MUMBAI (Reuters) - Indian stocks swung between small gains and losses on Thursday, as December derivatives contracts headed towards a close, but were on track to post their first yearly decline since 2011.
The Nifty and Sensex were set to chalk up losses of between 4.5 percent and 5.5 percent for 2015 after three consecutive years of gains.
Analysts however feel there have been several positives for Indian equities despite the decline in the frontline indexes.
Local fund managers, flush with cash from strong mutual fund inflows this year, have used every dip in the market to buy more stocks.
"There is a revival of confidence in the market.
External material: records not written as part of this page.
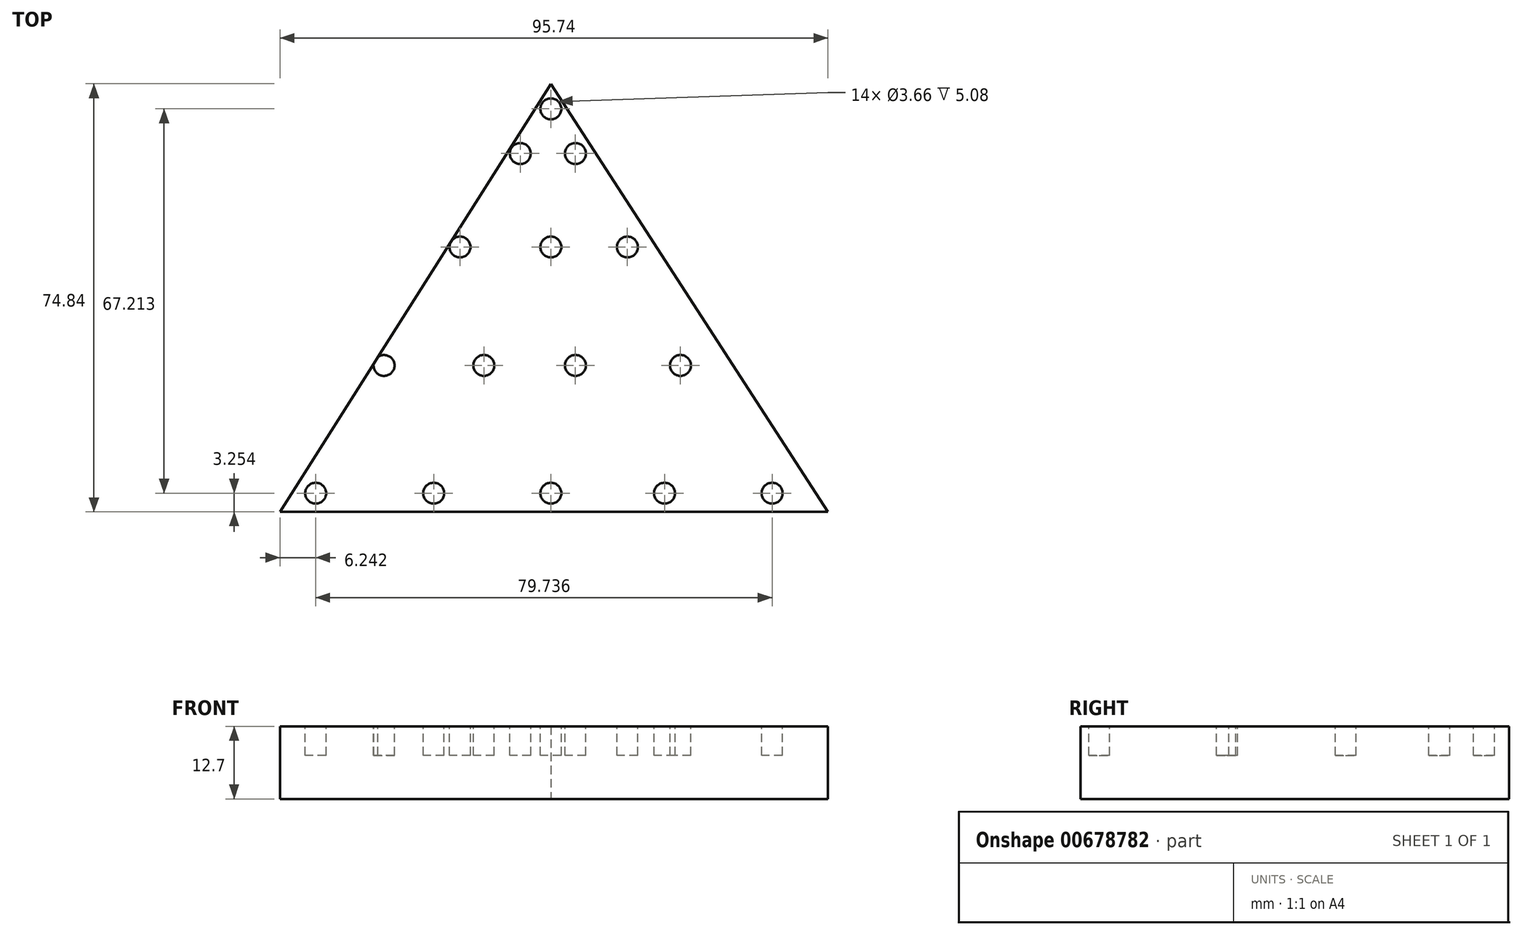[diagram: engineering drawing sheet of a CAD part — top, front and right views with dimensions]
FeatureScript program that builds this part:
annotation { "Feature Type Name" : "Feature", "Feature Type Description" : "" }
export const myFeature = defineFeature(function(context is Context, id is Id, definition is map)
    precondition{}
    {
        {
            var Q0;
            Q0=qCreatedBy(makeId("Top.planeOp"),FACE);
            var sketch = newSketch(context, id + "F0", { "sketchPlane" : qUnion([Q0])});
            skLineSegment(sketch, "E0", {"start": v(0, 52.6) * mm, "end": v(-47.32, -22.23) * mm});
            skLineSegment(sketch, "E1", {"start": v(-47.32, -22.23) * mm, "end": v(48.42, -22.23) * mm});
            skLineSegment(sketch, "E2", {"start": v(48.42, -22.23) * mm, "end": v(0, 52.6) * mm});
            skSolve(sketch);
        }
        {
            var Q0;
            Q0=makeQuery(id+"F0.imprint","IMPRINT",FACE,{"disambiguationData":[TD([[makeQuery(id+"F0.imprint","IMPRINT",EDGE,{"derivedFrom":sQuery(id+"F0.wireOp",EDGE,"E0")}),1.0]])]});
            extrude(context, id + "F1", {"entities" : qUnion([Q0]), "depth" : 12.7 * mm, "offsetDistance" : 25.4 * mm});
        }
        {
            var Q0;
            Q0=makeQuery(id+"F1.opExtrude","CAP_FACE",FACE,{"disambiguationData":[OSD([sQuery(id+"F0.wireOp",EDGE,"E0"),sQuery(id+"F0.wireOp",EDGE,"E1"),sQuery(id+"F0.wireOp",EDGE,"E2")])],"isStart":false});
            var sketch = newSketch(context, id + "F2", { "sketchPlane" : qUnion([Q0])});
            skCircle(sketch, "E3", {"center": v(-41.08, -18.98) * mm, "radius": 1.83 * mm});
            skCircle(sketch, "E4", {"center": v(-20.46, -18.98) * mm, "radius": 1.83 * mm});
            skCircle(sketch, "E5", {"center": v(0, -18.98) * mm, "radius": 1.83 * mm});
            skCircle(sketch, "E6", {"center": v(19.86, -18.98) * mm, "radius": 1.83 * mm});
            skCircle(sketch, "E7", {"center": v(38.66, -18.98) * mm, "radius": 1.83 * mm});
            skCircle(sketch, "E8", {"center": v(-29.14, 3.36) * mm, "radius": 1.83 * mm});
            skCircle(sketch, "E9", {"center": v(-11.7, 3.36) * mm, "radius": 1.83 * mm});
            skCircle(sketch, "E10", {"center": v(4.3, 3.36) * mm, "radius": 1.83 * mm});
            skCircle(sketch, "E11", {"center": v(22.64, 3.36) * mm, "radius": 1.83 * mm});
            skCircle(sketch, "E12", {"center": v(-15.87, 24.07) * mm, "radius": 1.83 * mm});
            skCircle(sketch, "E13", {"center": v(0, 24.07) * mm, "radius": 1.83 * mm});
            skCircle(sketch, "E14", {"center": v(13.38, 24.07) * mm, "radius": 1.83 * mm});
            skCircle(sketch, "E15", {"center": v(-5.34, 40.43) * mm, "radius": 1.83 * mm});
            skCircle(sketch, "E16", {"center": v(4.3, 40.43) * mm, "radius": 1.83 * mm});
            skCircle(sketch, "E17", {"center": v(0, 48.24) * mm, "radius": 1.83 * mm});
            skSolve(sketch);
        }
        {
            var Q0;
            Q0 = qSketchRegion(id + "F2", true);
            extrude(context, id + "F3", {"entities" : qUnion([Q0]), "operationType" : NewBodyOperationType.REMOVE, "oppositeDirection" : true, "depth" : 5.08 * mm, "offsetDistance" : 25.4 * mm});
        }
        {
            var Q0;
            Q0=qCreatedBy(makeId("Top.planeOp"),FACE);
            var sketch = newSketch(context, id + "F4", { "sketchPlane" : qUnion([Q0])});
            skCircle(sketch, "E18", {"center": v(-65.96, 44.16) * mm, "radius": 1.45 * mm});
            skSolve(sketch);
        }
        {
            var Q0;
            Q0=sQuery(id+"F4.wireOp",EDGE,"E18");
            extrude(context, id + "F5", {"bodyType" : ToolBodyType.SURFACE, "surfaceEntities" : qUnion([Q0]), "depth" : 25.4 * mm, "offsetDistance" : 25.4 * mm});
        }
    });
Despite the market not remaining on the higher side, local investors have been pouring money into the market," said Deven Choksey, managing director at KR Choksey Securities.
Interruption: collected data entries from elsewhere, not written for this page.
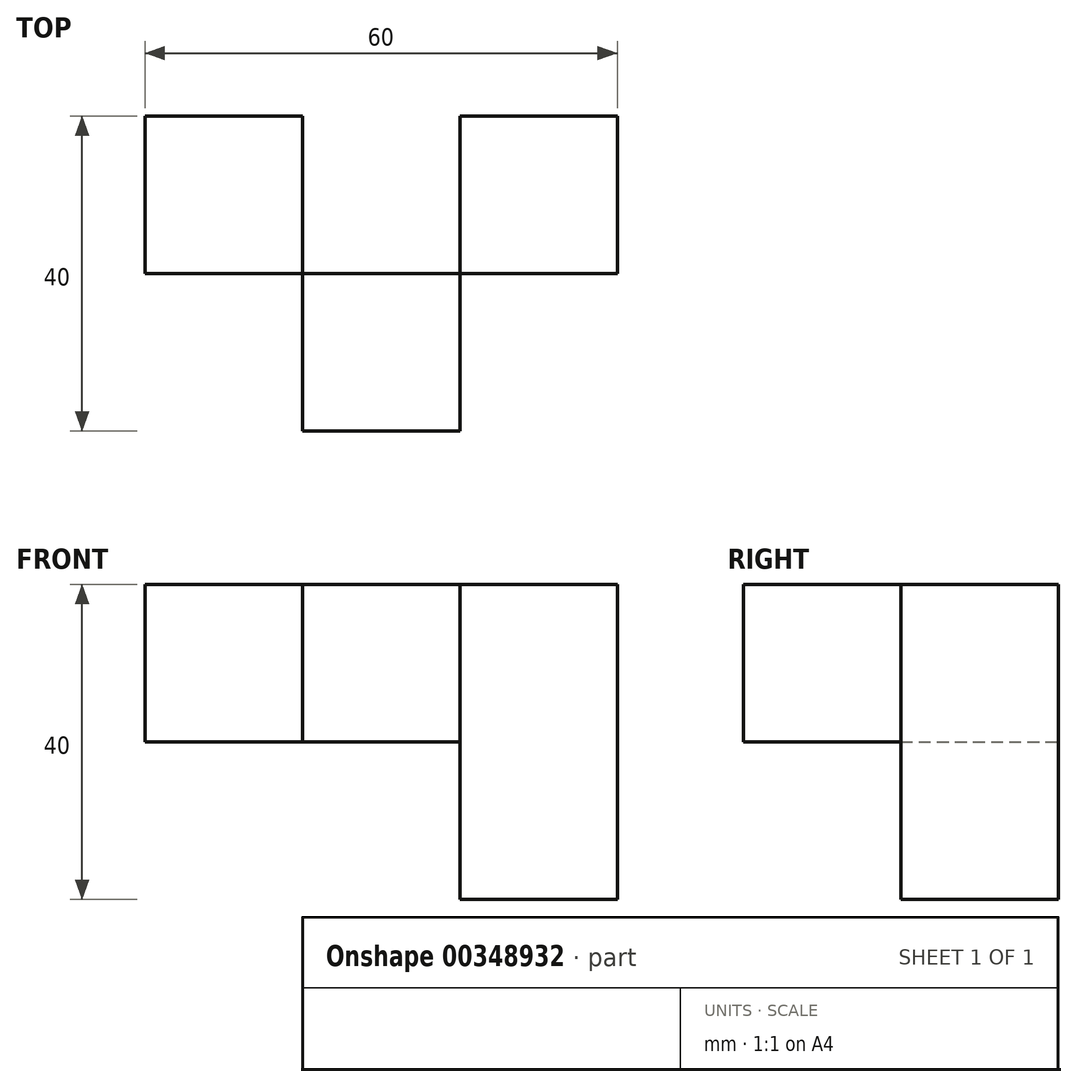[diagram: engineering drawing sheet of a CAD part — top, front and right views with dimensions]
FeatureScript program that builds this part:
annotation { "Feature Type Name" : "Feature", "Feature Type Description" : "" }
export const myFeature = defineFeature(function(context is Context, id is Id, definition is map)
    precondition{}
    {
        {
            var Q0;
            Q0=qCreatedBy(makeId("Front.planeOp"),FACE);
            var sketch = newSketch(context, id + "F0", { "sketchPlane" : qUnion([Q0])});
            skLineSegment(sketch, "E0.bottom", {"start": v(-30, 30) * mm, "end": v(30, 30) * mm});
            skLineSegment(sketch, "E0.top", {"start": v(-30, -30) * mm, "end": v(30, -30) * mm});
            skLineSegment(sketch, "E0.left", {"start": v(-30, 30) * mm, "end": v(-30, -30) * mm});
            skLineSegment(sketch, "E0.right", {"start": v(30, 30) * mm, "end": v(30, -30) * mm});
            skPoint(sketch, "E0.middle", {"position": v(0, 0) * mm});
            skLineSegment(sketch, "E1.bottom", {"start": v(-30, 30) * mm, "end": v(-10, 30) * mm});
            skLineSegment(sketch, "E1.top", {"start": v(-30, 10) * mm, "end": v(-10, 10) * mm});
            skLineSegment(sketch, "E1.left", {"start": v(-30, 30) * mm, "end": v(-30, 10) * mm});
            skLineSegment(sketch, "E1.right", {"start": v(-10, 30) * mm, "end": v(-10, 10) * mm});
            skLineSegment(sketch, "E2.bottom", {"start": v(30, 30) * mm, "end": v(10, 30) * mm});
            skLineSegment(sketch, "E2.top", {"start": v(30, -10) * mm, "end": v(10, -10) * mm});
            skLineSegment(sketch, "E2.left", {"start": v(30, 30) * mm, "end": v(30, -10) * mm});
            skLineSegment(sketch, "E2.right", {"start": v(10, 30) * mm, "end": v(10, -10) * mm});
            skSolve(sketch);
        }
        {
            var Q0;
            Q0=makeQuery(id+"F0.imprint","IMPRINT",FACE,{"disambiguationData":[TD([[makeQuery(id+"F0.imprint","IMPRINT",EDGE,{"derivedFrom":sQuery(id+"F0.wireOp",EDGE,"E0.bottom")}),-1.0]])]});
            extrude(context, id + "F1", {"entities" : qUnion([Q0]), "depth" : 20 * mm});
        }
        {
            var Q0;
            Q0=makeQuery(id+"F1.opExtrude","CAP_FACE",FACE,{"disambiguationData":[OSD([sQuery(id+"F0.wireOp",EDGE,"E0.bottom"),sQuery(id+"F0.wireOp",EDGE,"E0.top"),sQuery(id+"F0.wireOp",EDGE,"E0.left"),sQuery(id+"F0.wireOp",EDGE,"E0.right"),sQuery(id+"F0.wireOp",EDGE,"E1.top"),sQuery(id+"F0.wireOp",EDGE,"E1.right"),sQuery(id+"F0.wireOp",EDGE,"E2.top"),sQuery(id+"F0.wireOp",EDGE,"E2.right")])],"isStart":false});
            var sketch = newSketch(context, id + "F2", { "sketchPlane" : qUnion([Q0])});
            skLineSegment(sketch, "E3.bottom", {"start": v(10, 30) * mm, "end": v(-10, 30) * mm});
            skLineSegment(sketch, "E3.top", {"start": v(10, 10) * mm, "end": v(-10, 10) * mm});
            skLineSegment(sketch, "E3.left", {"start": v(10, 30) * mm, "end": v(10, 10) * mm});
            skLineSegment(sketch, "E3.right", {"start": v(-10, 30) * mm, "end": v(-10, 10) * mm});
            skSolve(sketch);
        }
        {
            var Q0;
            Q0 = qSketchRegion(id + "F2", true);
            extrude(context, id + "F3", {"entities" : qUnion([Q0]), "operationType" : NewBodyOperationType.ADD, "depth" : 20 * mm});
        }
        {
            var Q0;
            Q0=makeQuery(id+"F3.boolean.opBoolean","MERGE",FACE,{"derivedFrom":[makeQuery(id+"F1.opExtrude","SWEPT_FACE",FACE,{"disambiguationData":[OSD([sQuery(id+"F0.wireOp",EDGE,"E2.right")])]}),makeQuery(id+"F3.opExtrude","SWEPT_FACE",FACE,{"disambiguationData":[OSD([sQuery(id+"F2.wireOp",EDGE,"E3.left")])]})]});
            var sketch = newSketch(context, id + "F4", { "sketchPlane" : qUnion([Q0])});
            skLineSegment(sketch, "E4.bottom", {"start": v(-20, 10) * mm, "end": v(0, 10) * mm});
            skLineSegment(sketch, "E4.top", {"start": v(-20, -10) * mm, "end": v(0, -10) * mm});
            skLineSegment(sketch, "E4.left", {"start": v(-20, 10) * mm, "end": v(-20, -10) * mm});
            skLineSegment(sketch, "E4.right", {"start": v(0, 10) * mm, "end": v(0, -10) * mm});
            skSolve(sketch);
        }
    });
Revival in corporate earnings, a stable monsoon after two successive drought years and progress on tax reforms will be key domestic triggers for the markets in 2016.
The Nifty was 0.15 percent higher while the Sensex gained marginally to trade up 0.11 percent at 12:55 p.m. on Thursday.
Gains in financial and IT stocks marginally edged out losses in consumer, industrials and healthcare shares.
Cadila Healthcare fell as much as 17 percent after the drugmaker said it received a U.S. Food and Drug Administration warning for violating manufacturing standards at two of its production facilities.
Jet Airways rose more than 5 percent while Godrej Consumer Products Ltd gained more than 2 percent after they were included in the NSE derivatives markets.